By focusing on extraordinary vehicle design and exclusivity, Ferrari is able to sell luxury cars with high-profit margins to end consumers. Increasing profitability with high margins has been a key driver to revenue growth for Ferrari. Ferrari focuses on the exclusivity of its products rather than worrying about sales figures unlike other luxury car manufacturers such as Porsche (POAHF), Daimler (DDAIF), Renault (RNLSY), General Motors (GM), and Toyota (TM). Note that General Motors (GM) makes up nearly 4.6% of the First Trust US IPO Index Fund ETF (FPX).

Focus on limited edition cars

As noted earlier in this series, Ferrari has brought in upgraded variants of its most popular cars as limited editions from time to time. Such limited editions have a reputation of developing curiosity among sports car enthusiasts.

For example, Ferrari’s exclusivity paid off in 2013 when Ferrari unveiled its limited edition LaFerrari at the Geneva Auto Show. According to Ferrari officials, the company received more than double the orders of its production run well before its official launch. The car is the fastest street-legal car produced so far by Ferrari. Only ~500 LaFerrari luxury cars were built to ensure the rarity of the luxury car model.

Overall, Ferrari sold ~7,200 luxury cars to end consumers in 2014 compared to 7,000 cars sold in 2013.

EBITDA margin and asset turnover

The company’s ability to maintain its popularity among high-performance car enthusiasts provides it an edge over the competition.

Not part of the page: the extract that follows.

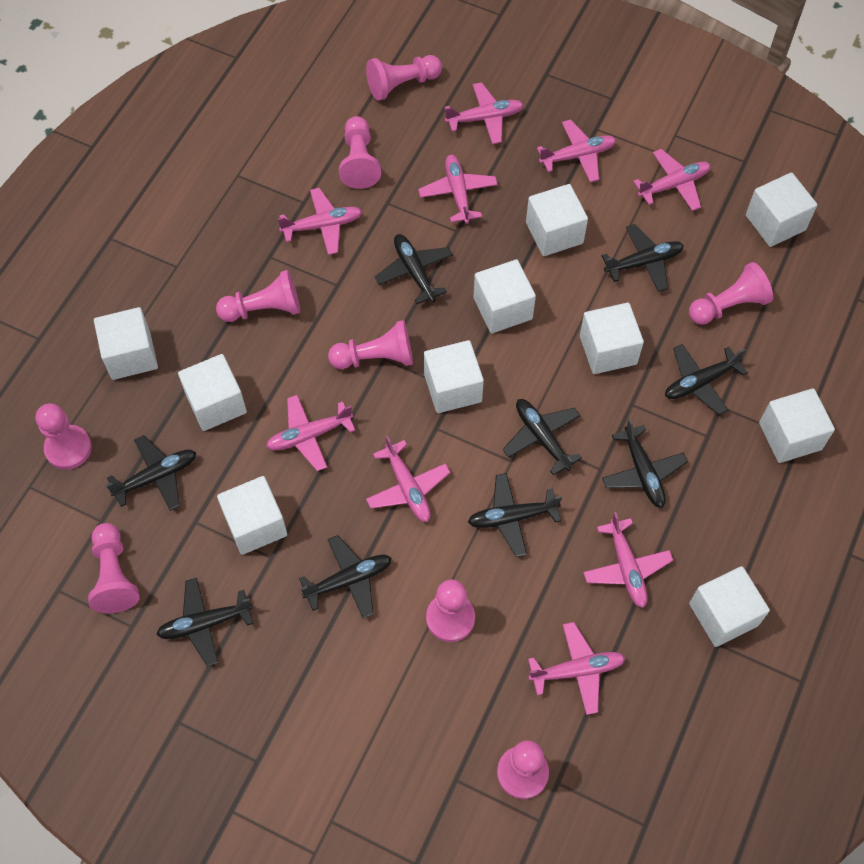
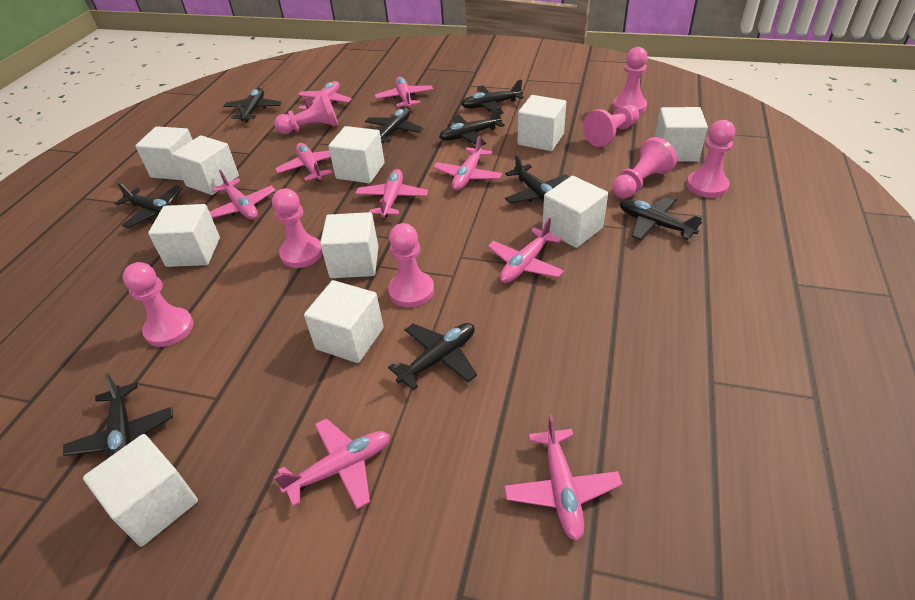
pink pawn: [36,403,92,470] [88,523,139,613] [216,270,300,322] [328,320,413,369] [339,116,381,189] [366,55,442,101] [426,580,475,642] [497,740,549,799] [689,262,773,325] = 9 -> [123,262,193,347] [272,189,323,268] [274,92,338,134] [388,223,434,307] [583,105,639,147] [612,137,677,199] [613,47,648,114] [687,120,735,198] = 8

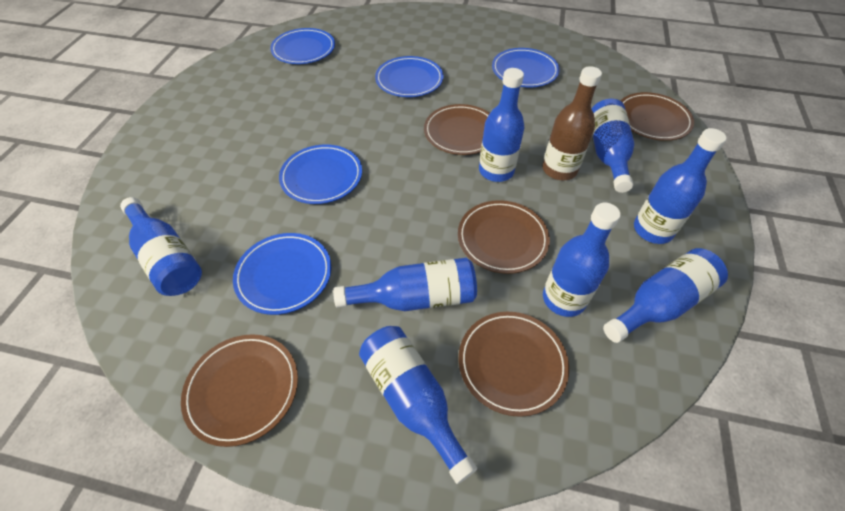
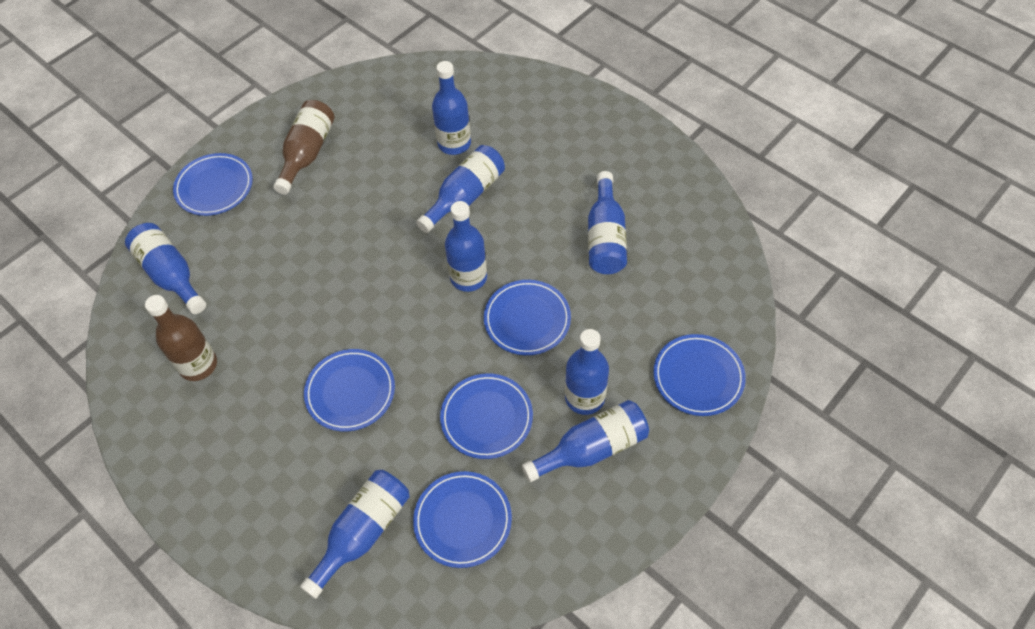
blue plate: [233,233,331,315] [270,28,335,64] [279,145,362,204] [375,56,444,97] [492,48,560,87] = 5 -> [173,153,253,216] [304,349,395,432] [413,471,512,568] [440,373,533,459] [484,280,571,355] [654,334,746,416] = 6
brown bottle: [542,66,602,180] = 1 -> [145,295,217,381] [273,100,335,195] = 2
brown plate: [181,334,298,447] [424,104,490,155] [458,200,550,274] [459,312,569,417] [621,92,694,141] = 5 -> none = 0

Ferrari reported EBITDA margins of 25.1% in 2014, which is quite high as compared to other luxury car manufacturers as well as the industry average. Its high profitability (EBITDA margin) is a reflection of the company’s brand value. The company’s asset turnover stood at 0.65 in 2014, which is on par with other industry giants like Toyota (TM) and Volkswagen (VLKAY).